Every Monday, we like to unleash our frustrations to brush off last week’s frustrations and start the week fresh. It’s time to declare “Ain’t Nobody Got Time For That!”
Julie had so many bizarre run-ins last week that she can’t really talk about, but she does have one gripe that must be vented. What is with restaurants putting tomatoes on everything even when asked to keep them off?! 3 out of 4 people in Julie’s family don’t even like tomatoes, and yet there they were despite instructions to leave the offending fruit out of the mix. Even if you pluck them off, there’s still evidence of tomato left behind. Ain’t Nobody Got Time For That!
John is tired of soccer coaches that decide to hold impromptu skills classes and forget to tell everyone. This weekend his kids’ soccer coach called at 9:45 to tell him about a skills class that was at 10. The resulting scramble to find equipment and uniforms was frustrating to say the least. Ain’t Nobody Got Time For That!

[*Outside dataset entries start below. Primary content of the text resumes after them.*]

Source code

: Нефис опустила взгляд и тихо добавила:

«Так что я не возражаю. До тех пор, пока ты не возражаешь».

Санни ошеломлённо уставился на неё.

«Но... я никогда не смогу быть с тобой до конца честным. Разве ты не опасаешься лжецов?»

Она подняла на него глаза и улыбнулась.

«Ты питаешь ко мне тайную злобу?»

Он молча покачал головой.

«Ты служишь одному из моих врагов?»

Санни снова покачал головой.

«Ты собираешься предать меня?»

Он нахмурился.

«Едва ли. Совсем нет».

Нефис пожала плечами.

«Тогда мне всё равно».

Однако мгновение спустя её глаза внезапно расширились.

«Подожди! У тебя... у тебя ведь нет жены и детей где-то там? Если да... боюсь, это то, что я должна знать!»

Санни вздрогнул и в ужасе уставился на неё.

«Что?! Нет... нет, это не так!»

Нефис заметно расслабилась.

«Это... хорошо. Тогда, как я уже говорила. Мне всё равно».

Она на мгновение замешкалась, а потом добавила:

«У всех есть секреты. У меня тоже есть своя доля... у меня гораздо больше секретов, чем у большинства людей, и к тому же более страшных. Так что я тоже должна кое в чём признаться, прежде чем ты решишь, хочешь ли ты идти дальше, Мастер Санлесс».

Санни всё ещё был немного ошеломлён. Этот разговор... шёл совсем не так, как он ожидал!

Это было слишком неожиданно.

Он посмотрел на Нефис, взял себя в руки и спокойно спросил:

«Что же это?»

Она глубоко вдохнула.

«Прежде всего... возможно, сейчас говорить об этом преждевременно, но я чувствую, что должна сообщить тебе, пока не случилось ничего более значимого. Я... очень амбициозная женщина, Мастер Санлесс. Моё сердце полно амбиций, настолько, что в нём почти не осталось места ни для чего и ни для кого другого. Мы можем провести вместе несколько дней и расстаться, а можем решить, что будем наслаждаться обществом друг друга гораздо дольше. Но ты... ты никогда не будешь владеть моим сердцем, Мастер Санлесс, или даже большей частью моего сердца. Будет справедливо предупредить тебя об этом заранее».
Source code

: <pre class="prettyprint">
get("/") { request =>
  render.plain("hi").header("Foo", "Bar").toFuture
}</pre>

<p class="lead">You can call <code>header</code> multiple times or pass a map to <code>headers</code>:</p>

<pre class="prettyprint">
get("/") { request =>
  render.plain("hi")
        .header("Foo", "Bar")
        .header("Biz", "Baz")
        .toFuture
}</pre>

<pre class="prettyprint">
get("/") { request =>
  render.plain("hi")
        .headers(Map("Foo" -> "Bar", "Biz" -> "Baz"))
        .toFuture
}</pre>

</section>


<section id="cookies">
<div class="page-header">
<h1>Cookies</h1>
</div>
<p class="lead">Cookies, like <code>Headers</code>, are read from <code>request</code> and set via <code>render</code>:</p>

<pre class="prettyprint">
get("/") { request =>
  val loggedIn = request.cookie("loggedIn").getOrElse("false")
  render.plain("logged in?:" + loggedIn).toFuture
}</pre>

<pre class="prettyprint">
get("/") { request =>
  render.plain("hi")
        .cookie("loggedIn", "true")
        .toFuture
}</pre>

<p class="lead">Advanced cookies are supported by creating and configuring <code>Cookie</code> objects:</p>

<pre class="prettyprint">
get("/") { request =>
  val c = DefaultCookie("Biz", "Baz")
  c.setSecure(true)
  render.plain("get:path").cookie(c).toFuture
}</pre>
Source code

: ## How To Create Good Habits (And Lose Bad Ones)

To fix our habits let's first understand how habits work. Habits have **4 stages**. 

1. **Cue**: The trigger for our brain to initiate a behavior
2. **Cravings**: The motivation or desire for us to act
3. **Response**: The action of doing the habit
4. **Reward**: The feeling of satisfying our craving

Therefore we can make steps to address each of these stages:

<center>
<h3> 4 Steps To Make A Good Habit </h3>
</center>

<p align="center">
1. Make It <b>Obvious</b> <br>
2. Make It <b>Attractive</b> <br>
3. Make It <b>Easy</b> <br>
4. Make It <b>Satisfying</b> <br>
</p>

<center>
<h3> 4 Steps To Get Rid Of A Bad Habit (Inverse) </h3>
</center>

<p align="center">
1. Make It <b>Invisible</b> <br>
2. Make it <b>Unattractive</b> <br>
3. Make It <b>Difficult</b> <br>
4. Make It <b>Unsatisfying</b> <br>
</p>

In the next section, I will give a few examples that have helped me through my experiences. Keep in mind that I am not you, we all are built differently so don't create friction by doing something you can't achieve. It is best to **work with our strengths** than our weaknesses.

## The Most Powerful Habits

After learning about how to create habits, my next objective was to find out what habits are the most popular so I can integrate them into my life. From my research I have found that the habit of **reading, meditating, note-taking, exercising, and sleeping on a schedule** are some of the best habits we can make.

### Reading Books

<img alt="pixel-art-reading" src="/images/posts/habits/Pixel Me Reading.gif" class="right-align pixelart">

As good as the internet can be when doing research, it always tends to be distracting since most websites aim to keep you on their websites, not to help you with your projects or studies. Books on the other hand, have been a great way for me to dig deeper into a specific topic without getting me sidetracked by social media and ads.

Tony has a bone to pick with Joe Namath. When a 5-year-old girl can connect her emotions and love of animals well enough to cry when a puppy is reunited with his horse friend in the Budweiser commercial, she’s wired well enough to ask, “What is that man wearing? Is that an animal coat?” Then she asks, “What about the animals? Do they die? Do they have parents that love them?” Maybe you should rethink the apparel choices. Time to fire the PR people, Joe, and maybe you should trash the fur coat as well. Ain’t Nobody Got Time For That!